In a very recent administrative decision, the IRS ruled that a nonprofit health-care organization would not jeopardize its tax-exempt status under § 501(c)(3) by creating and operating a PAC that qualifies as a ' 501(c)(4) "social welfare organization." I.R.S. Priv. Ltr. Rul. ("PLR") 2011-27-013 (July 8, 2011). In rendering its decision in PLR 2011-27-013, the IRS ruled that the health-care organization would not be violating the prohibition under § 1.1501(c)(3)‑1(3)(c) against participating or intervening in a political campaign. The IRS noted that the PAC, which was to be created merely as an incidental part of the activities of the § 501(c)(4) social welfare organization, would be operated independently of the § 501(c)(3) health-care organization and that it would administer its own affairs separately.
In another twist to its ruling in PLR 2011-27-013, the IRS determined that the prohibition against political activity by a § 501(c)(3) organization would not prevent the health-care organization from establishing and maintaining a voluntary payroll deduction plan that would enable its individual employees to make contributions to any I.R.C. § 527 political organization.
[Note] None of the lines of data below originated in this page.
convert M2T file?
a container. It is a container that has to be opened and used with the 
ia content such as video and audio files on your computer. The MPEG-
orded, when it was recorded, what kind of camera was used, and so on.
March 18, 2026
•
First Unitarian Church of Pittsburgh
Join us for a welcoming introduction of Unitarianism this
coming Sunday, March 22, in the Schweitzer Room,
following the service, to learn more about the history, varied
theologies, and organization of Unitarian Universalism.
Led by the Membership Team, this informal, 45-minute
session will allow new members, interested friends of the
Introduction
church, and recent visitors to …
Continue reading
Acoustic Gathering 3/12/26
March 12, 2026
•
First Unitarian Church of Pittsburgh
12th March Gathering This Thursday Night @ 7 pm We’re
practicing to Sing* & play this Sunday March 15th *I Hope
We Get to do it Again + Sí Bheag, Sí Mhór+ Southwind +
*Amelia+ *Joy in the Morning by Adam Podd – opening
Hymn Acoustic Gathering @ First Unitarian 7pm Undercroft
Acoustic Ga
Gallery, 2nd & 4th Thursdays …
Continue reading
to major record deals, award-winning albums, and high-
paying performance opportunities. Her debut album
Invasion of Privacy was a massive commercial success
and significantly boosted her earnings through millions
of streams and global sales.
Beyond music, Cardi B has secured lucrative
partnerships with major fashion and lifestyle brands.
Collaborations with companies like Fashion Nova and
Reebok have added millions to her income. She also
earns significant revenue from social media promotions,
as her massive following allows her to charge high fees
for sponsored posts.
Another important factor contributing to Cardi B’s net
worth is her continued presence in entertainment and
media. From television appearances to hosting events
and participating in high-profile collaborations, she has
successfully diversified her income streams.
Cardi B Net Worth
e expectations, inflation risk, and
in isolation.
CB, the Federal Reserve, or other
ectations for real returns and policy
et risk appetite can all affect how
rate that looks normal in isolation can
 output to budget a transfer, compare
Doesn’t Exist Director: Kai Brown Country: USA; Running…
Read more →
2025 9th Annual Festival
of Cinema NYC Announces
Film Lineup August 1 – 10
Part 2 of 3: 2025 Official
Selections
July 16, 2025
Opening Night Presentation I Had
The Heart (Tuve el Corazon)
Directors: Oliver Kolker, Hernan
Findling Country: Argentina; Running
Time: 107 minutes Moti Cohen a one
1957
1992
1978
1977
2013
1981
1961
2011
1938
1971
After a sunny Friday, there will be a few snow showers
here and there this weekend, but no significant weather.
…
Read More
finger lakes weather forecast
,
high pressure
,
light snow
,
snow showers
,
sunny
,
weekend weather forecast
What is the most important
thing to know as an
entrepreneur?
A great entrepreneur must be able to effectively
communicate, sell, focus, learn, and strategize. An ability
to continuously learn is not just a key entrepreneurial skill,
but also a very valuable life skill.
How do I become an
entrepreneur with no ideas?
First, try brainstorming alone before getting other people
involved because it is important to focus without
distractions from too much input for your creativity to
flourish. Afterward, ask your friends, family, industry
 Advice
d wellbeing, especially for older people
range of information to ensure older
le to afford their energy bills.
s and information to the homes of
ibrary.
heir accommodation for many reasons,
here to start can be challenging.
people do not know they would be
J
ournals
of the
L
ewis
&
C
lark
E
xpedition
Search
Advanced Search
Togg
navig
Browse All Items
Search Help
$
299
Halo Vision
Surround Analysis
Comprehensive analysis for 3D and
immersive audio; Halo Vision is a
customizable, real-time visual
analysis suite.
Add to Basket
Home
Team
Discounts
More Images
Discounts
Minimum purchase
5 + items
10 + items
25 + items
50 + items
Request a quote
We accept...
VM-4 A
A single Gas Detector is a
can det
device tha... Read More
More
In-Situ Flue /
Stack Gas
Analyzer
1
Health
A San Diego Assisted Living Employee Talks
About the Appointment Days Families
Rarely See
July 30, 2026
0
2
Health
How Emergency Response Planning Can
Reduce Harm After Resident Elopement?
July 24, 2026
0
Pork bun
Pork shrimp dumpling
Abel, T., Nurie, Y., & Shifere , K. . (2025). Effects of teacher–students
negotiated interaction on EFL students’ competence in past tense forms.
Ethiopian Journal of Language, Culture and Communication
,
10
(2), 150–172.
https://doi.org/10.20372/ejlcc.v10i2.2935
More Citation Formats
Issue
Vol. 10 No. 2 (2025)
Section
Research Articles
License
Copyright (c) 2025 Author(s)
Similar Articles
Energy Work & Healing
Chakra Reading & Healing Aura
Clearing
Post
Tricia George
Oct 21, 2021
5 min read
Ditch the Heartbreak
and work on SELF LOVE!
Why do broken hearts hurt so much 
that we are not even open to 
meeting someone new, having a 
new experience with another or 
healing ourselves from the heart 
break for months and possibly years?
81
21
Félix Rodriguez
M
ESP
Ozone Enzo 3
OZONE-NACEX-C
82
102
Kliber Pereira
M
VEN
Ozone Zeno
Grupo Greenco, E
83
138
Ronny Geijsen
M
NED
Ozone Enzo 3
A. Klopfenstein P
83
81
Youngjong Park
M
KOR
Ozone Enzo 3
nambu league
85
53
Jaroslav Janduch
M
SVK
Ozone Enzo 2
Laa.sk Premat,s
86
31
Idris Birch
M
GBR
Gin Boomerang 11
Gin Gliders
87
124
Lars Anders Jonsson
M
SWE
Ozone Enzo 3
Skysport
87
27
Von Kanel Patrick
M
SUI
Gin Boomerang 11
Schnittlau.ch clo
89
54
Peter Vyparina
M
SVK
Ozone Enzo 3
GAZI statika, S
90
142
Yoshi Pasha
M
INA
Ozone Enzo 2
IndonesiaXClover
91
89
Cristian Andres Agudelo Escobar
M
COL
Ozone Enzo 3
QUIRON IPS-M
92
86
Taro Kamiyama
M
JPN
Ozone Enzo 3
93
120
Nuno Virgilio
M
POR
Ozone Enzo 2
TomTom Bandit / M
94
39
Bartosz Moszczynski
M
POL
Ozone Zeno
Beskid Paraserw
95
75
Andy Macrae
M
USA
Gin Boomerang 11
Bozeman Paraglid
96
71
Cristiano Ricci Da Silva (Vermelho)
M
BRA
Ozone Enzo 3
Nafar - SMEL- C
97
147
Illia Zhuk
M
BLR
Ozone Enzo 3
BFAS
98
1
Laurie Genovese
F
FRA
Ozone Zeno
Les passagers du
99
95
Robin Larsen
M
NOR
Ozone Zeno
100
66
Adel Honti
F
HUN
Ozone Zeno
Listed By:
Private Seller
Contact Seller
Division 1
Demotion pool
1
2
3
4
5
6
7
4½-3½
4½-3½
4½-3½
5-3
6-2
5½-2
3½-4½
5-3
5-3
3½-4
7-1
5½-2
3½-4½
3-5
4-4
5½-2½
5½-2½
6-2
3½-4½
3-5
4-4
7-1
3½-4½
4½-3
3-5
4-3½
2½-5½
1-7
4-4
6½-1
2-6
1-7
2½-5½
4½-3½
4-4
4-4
The IRS reasoned that the prohibition against political activity applies only to § 501(c)(3) organizations and not to individuals who act independently in deciding whether to make contributions to § 527 political organizations.
It is also important to note that the prohibition against political activity by a § 501(c)(3) organization is a two-way street. Should political influences be found to have played a role in the IRS's consideration of an application to be exempted from federal income tax as a charitable or educational organization, the Service's ruling on the application will be deemed to be null and void. Ctr. on Corp. Responsibility, Inc. v. Shultz, 368 F. Supp. 863 (D.D.C. 1973).
For further guidance in this area, it should be pointed out that in 2007, the IRS published 21 hypothetical scenarios in order to provide guidance as to what constitutes permissible versus impermissible involvement in a political activity by an organization that is or wants to be exempt from taxation under § 501(c)(3). See Rev. Rul. 2007‑41, 2007‑1 C.B. 1421.